Somatic Apc mutations are selected upon their capacity to inactivate the beta-catenin downregulating activity.

The APC gene, originally identified as the gene for familial adenomatous polyposis (FAP), is now considered as the true "gatekeeper" of colonic epithelial proliferation. Its main tumor suppressing activity seems to reside in the capacity to properly regulate intracellular beta-catenin signaling. Most somatic APC mutations are detected between codons 1286 and 1513, the mutation cluster region (MCR). This clustering can be explained either by the presence of mutation-prone sequences within the MCR, or by the selective advantage provided by the resulting truncated polypeptides. Here, a Msh2-deficient mouse model (Msh2(delta 7N) ) was generated and bred with Apc(1638N) and Apc(Min) that allowed the comparison of the somatic mutation spectra along the Apc gene in the different allelic combinations. Mutations identified in Msh2(delta 7N/delta 7N) tumors are predominantly dinucleotide deletions at simple sequence repeats leading to truncated Apc polypeptides that partially retain the 20 a.a. beta-catenin downregulating motifs. In contrast, the somatic mutations identified in the wild type Apc allele of Msh2(delta 7N/delta 7N) /Apc(+/1638N) and Msh2(delta 7N/delta 7N) /Apc(+/Min) tumors are clustered more to the 5' end, thereby completely inactivating the beta-catenin downregulating activity of APC. These results indicate that somatic Apc mutations are selected during intestinal tumorigenesis and that inactivation of the beta-catenin downregulating function of APC is likely to represent the main selective factor.

Apc1638T: a mouse model delineating critical domains of the adenomatous polyposis coli protein involved in tumorigenesis and development.

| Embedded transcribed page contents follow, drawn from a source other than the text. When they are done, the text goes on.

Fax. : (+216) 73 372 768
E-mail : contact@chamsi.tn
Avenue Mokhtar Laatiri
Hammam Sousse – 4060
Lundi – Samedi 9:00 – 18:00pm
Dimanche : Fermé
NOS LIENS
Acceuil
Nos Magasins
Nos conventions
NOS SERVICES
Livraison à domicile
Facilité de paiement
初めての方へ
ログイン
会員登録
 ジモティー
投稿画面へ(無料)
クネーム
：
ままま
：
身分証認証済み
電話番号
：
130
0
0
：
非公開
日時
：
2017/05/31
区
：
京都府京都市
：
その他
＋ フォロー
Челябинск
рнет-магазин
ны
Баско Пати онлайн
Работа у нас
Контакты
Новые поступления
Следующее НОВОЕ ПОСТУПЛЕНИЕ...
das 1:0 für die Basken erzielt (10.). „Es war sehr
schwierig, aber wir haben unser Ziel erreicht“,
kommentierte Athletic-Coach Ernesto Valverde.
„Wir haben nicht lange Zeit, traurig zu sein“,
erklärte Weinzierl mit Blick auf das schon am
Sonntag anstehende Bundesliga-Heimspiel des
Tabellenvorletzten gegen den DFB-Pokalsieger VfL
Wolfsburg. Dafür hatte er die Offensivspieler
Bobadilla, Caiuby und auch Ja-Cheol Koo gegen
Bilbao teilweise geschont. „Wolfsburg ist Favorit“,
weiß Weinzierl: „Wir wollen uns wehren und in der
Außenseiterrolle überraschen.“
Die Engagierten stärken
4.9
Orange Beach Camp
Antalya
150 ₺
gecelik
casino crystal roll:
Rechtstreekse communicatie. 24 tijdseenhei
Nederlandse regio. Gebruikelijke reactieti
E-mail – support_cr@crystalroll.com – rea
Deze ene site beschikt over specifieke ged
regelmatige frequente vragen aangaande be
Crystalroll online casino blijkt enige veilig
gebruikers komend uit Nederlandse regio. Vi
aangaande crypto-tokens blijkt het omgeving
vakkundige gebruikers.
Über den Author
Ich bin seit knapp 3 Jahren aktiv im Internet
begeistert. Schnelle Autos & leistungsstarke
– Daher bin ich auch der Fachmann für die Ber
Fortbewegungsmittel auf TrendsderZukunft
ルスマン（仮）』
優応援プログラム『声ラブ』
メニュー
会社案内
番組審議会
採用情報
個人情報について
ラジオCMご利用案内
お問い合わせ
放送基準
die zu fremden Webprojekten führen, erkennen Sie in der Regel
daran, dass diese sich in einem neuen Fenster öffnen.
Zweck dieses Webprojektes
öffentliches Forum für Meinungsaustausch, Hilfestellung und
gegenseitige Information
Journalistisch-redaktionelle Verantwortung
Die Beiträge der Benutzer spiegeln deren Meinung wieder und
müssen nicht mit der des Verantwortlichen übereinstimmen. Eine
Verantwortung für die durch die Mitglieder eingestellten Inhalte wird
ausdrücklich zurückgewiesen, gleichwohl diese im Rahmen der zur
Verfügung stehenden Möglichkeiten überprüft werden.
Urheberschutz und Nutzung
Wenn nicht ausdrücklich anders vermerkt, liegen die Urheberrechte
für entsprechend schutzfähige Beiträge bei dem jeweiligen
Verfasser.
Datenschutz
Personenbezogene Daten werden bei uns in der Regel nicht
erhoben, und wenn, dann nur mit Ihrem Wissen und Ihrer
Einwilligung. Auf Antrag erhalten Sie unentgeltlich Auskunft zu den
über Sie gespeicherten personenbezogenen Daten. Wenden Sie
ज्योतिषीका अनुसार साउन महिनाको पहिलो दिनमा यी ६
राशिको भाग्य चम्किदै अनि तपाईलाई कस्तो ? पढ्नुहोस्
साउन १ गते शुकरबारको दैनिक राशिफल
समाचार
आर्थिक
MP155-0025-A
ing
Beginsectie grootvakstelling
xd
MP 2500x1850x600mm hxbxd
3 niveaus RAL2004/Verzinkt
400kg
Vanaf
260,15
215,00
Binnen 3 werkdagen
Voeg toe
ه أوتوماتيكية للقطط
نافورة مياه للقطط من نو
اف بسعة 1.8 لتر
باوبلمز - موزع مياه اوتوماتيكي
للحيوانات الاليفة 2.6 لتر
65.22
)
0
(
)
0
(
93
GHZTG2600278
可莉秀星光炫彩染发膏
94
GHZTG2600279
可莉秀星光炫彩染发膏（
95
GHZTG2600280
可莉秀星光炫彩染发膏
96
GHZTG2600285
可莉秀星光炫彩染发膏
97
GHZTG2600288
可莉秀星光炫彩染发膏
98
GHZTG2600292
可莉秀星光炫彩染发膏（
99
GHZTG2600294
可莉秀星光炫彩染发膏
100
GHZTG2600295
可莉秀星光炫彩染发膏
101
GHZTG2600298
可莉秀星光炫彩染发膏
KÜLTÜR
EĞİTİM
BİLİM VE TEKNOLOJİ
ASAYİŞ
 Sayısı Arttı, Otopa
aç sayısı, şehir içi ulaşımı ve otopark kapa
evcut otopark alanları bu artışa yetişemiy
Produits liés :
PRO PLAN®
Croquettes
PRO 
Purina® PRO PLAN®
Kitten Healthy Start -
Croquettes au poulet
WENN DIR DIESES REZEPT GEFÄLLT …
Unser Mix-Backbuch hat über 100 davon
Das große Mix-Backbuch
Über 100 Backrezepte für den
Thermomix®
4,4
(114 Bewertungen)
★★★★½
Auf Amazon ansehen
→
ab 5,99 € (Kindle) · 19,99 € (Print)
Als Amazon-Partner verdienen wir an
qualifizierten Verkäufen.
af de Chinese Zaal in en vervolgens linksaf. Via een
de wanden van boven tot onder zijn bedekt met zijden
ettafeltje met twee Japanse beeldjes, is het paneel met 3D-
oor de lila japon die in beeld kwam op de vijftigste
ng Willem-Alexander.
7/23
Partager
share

The adenomatous polyposis coli (APC) gene is considered as the true gatekeeper of colonic epithelial proliferation: It is mutated in the majority of colorectal tumors, and mutations occur at early stages of tumor development in mouse and man. These mutant proteins lack most of the seven 20-amino-acid repeats and all SAMP motifs that have been associated with down-regulation of intracellular beta-catenin levels. In addition, they lack the carboxy-terminal domains that bind to DLG, EB1, and microtubulin. APC also appears to be essential in development because homozygosity for mouse Apc mutations invariably results in early embryonic lethality. Here, we describe the generation of a mouse model carrying a targeted mutation at codon 1638 of the mouse Apc gene, Apc1638T, resulting in a truncated Apc protein encompassing three of the seven 20 amino acid repeats and one SAMP motif, but missing all of the carboxy-terminal domains thought to be associated with tumorigenesis. Surprisingly, homozygosity for the Apc1638T mutation is compatible with postnatal life. However, homozygous mutant animals are characterized by growth retardation, a reduced postnatal viability on the B6 genetic background, the absence of preputial glands, and the formation of nipple-associated cysts. Most importantly, Apc1638T/1638T animals that survive to adulthood are tumor free. Although the full complement of Apc1638T is sufficient for proper beta-catenin signaling, dosage reductions of the truncated protein result in increasingly severe defects in beta-catenin regulation. The SAMP motif retained in Apc1638T also appears to be important for this function as shown by analysis of the Apc1572T protein in which its targeted deletion results in a further reduction in the ability of properly controlling beta-catenin/Tcf signaling. These results indicate that the association with DLG, EB1, and microtubulin is less critical for the maintenance of homeostasis by APC than has been suggested previously, and that proper beta-catenin regulation by APC appears to be required for normal embryonic development and tumor suppression.